Scompare una regina del teatro italiano: se n’è andata Piera Degli Esposti


Da Globalist


Il mirabile mosaico artistico del nostro paese perde l’ennesima, preziosa tessera: è scomparsa, all’età di ottantatré anni, Piera Degli Esposti, attrice e regista di opere liriche dalla carriera poliedrica durata oltre mezzo secolo.


Nata a Bologna nel 1938, esordisce con Antonio Calenda nel 1965 al Teatro 101 di Roma, fucina dell’avanguardia teatrale romana, muovendo i primi passi con compagni del calibro di Gigi Proietti e Virginio Gazzolo e distinguendosi subito per la sua recitazione intensa. Segue poi, l’anno successivo, l’esperienza sul piccolo schermo con Il Conte di Montecristo diretto da Edmo Fenoglio e l’approdo al cinema nel 1967 con Questi fantasmi di Renato Castellani, trasposizione dell’omonima commedia di Eduardo De Filippo.


Da allora Piera è inarrestabile: si divide fra il palcoscenico - in particolare entrando nella compagine del Teatro Stabile dell'Aquila dove, fra il 1969 e il 1976, reciterà in svariati lavori tra cui Operetta di Witold Gombrowicz, La pazza di Chaillot di Jean Giraudoux, La figlia di Iorio di Gabriele D’Annunzio -, la televisione, con Il circolo Pickwick diretto da Ugo Gregoretti, e la celluloide, con Medea di Pier Paolo Pasolini e Sotto il segno dello scorpione dei Fratelli Taviani.

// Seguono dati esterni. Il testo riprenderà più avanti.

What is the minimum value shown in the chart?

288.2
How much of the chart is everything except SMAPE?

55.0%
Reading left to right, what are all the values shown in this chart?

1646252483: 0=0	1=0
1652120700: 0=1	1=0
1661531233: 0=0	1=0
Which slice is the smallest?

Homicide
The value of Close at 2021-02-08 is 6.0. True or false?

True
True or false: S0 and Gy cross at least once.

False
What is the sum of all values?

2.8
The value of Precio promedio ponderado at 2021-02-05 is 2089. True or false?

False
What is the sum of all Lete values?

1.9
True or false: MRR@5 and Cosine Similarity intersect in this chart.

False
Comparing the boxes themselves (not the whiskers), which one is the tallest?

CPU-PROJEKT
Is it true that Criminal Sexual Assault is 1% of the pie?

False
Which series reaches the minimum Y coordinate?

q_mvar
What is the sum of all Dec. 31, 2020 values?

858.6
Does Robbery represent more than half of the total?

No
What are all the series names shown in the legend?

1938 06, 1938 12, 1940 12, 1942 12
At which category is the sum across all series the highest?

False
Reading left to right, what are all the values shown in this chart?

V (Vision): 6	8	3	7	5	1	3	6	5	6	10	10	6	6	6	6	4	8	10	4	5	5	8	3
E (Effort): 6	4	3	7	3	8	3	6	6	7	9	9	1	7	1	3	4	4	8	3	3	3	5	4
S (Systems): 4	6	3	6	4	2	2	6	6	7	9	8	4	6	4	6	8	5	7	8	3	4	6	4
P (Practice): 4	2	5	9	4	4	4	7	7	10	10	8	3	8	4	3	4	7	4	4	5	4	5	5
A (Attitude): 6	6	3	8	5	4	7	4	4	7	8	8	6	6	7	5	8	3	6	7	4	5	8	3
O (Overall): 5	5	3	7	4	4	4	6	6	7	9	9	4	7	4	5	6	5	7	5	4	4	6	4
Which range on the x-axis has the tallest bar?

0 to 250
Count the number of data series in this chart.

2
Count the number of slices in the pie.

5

Il teatro le regala grandi interpretazioni grazie a registi come Scaparro, Guicciardini, Sequi e Massimo Castri, ma nel 1980 è la letteratura ad attrarre il suo interesse umano e artistico: pubblica infatti, insieme all’amica Dacia Maraini, il romanzo autobiografico Storia di Piera, in cui si mette a nudo narrando le tormentate vicende della sua gioventù, e che diventerà tre anni dopo un film diretto da Marco Ferreri. Scriverà altri due libri, uno sempre con la Maraini, Piera e gli assassini, l’altro insieme a Giampaolo Simi, il noirL’estate di Piera, del 2020.


Negli anni Ottanta lavorerà ancora con Ferreri, e in seguito con Nanni Moretti e Lina Wertmüllerche ne esalteranno le doti di sensibilità espressiva e la straordinaria capacità di empatia, in grado di affascinare il pubblico sempre più numeroso di estimatori. Le sue doti interpretative le valgono numerosi riconoscimenti: nel 1986 vince il Nastro d'argento per il ruolo di Teresa in La coda del diavolo di Giorgio Treves, ma prima c’erano stati due Premi Ubu come migliore attrice teatrale, una candidatura al David di Donatello nel 1982, che la vedrà ancora protagonista nel 2003 e nel 2009. Seguiranno, fra gli altri, un Globo d’Oro nel 2011 e un Premio Flaiano alla carriera nel 2019.


Ed è davvero un cursus honorum strepitoso, quello di Piera Degli Esposti, una messe copiosa e significativa di opere teatrali, cinematografiche e televisive in cui ha sempre donato agli spettatori una presenza scenica originalissima, dalla vibrante cifra distintiva ed emozionante. Al suo attivo vi è anche un’esperienza di regia lirica nelle opere Lodoletta di Pietro Mascagni, La notte di un nevrastenico di Nino Rota e La voce umana di Francis Poulenc.


La scomparsa di questa strepitosa artista, che ha attraversato cinquant’anni di vita culturale del nostro paese segnandola con la sua magnetica personalità, impoverisce ancor più il già sofferente mondo dello spettacolo. Restano tuttavia le sue interpretazioni, che rimarranno a testimoniare il talento di questa eclettica, tenera e visionaria donna, cui tanto deve il nostro immaginario condiviso. Addio, Piera. Che la terra ti sia lieve.